# Gun Show



## czerbe (Dec 24, 2008)

I will be attending my first gun show on Sat. March 14th in Valley Forge. I have never been to a show. 

Will I find good prices?

Also is there any haggleing with prices? 

I'm looking for the Springfield XD 9MM sub compact. 

Please help any and all Info will be of great help.


----------



## Todd (Jul 3, 2006)

http://www.handgunforum.net/showthread.php?t=16850&highlight=shows

http://www.handgunforum.net/showthread.php?t=10116&highlight=shows

http://www.handgunforum.net/showthread.php?t=6095&highlight=shows


----------



## Bisley (Aug 24, 2008)

The last couple of gun shows I attended were packed with people who were willing to pay asking price, so guess what....nobody would haggle. Prices were up some, from previous shows. 

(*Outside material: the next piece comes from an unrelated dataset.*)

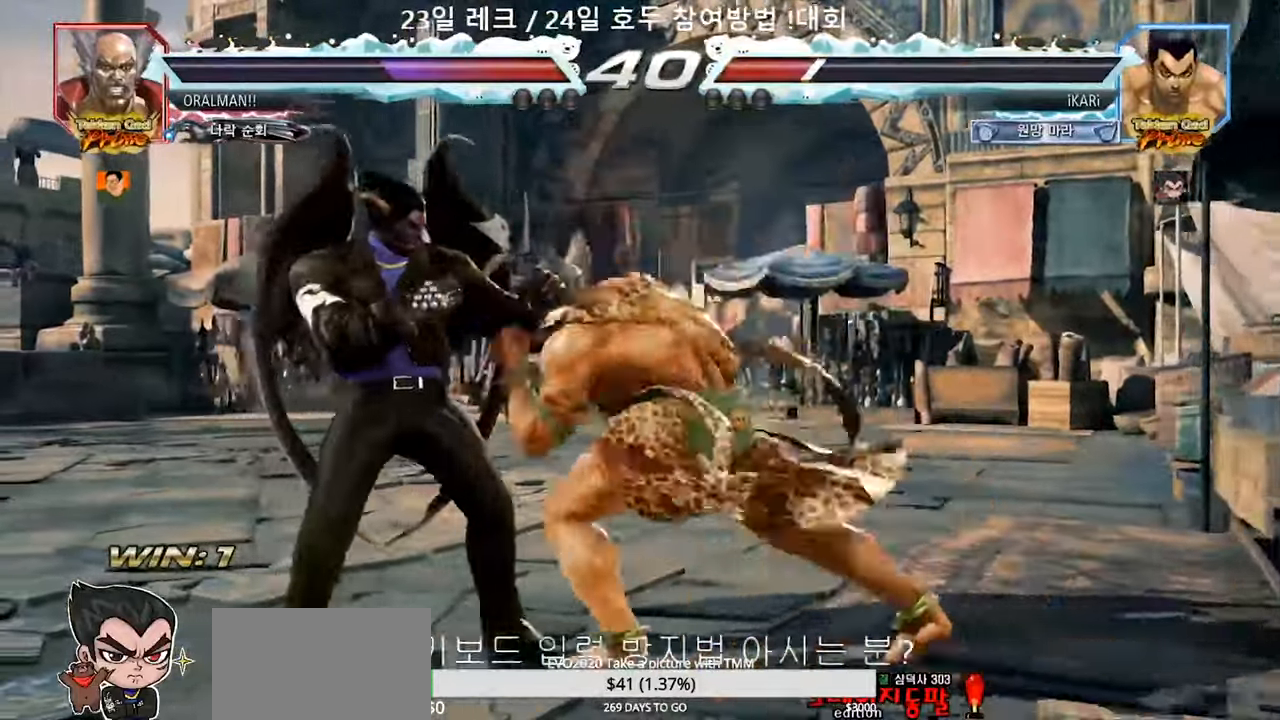
{"dt_ms": 500, "buttons": [], "left_stick": "up", "events": [[17, "left_stick", "left"], [317, "left_stick", "center"], [500, "left_stick", "up"]]}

I bought hand loading components, at fair prices, but no real bargains. Mainly, a gun show is a good place to make comparisons. If you are going to buy a gun, do some research. Find what you are interested in, online, say at Bud's Gun Shop, and add about $50 for shipping and transfer fees, and that is probably a fairly decent price...or at least, not a terrible price.


----------



## gnet158 (Feb 5, 2009)

Bisley said:


> The last couple of gun shows I attended were packed with people who were willing to pay asking price, so guess what....nobody would haggle. Prices were up some, from previous shows.


That's what I'm thinking. Plus you get the honor of paying a cover charge if you do or do not by something. I think gun show are good if your local area doesn't have many gun shops or much of a selection.

I myself am going to attend one in march as I'm looking for a CA legal AR-15 (or the closets thing to it).


----------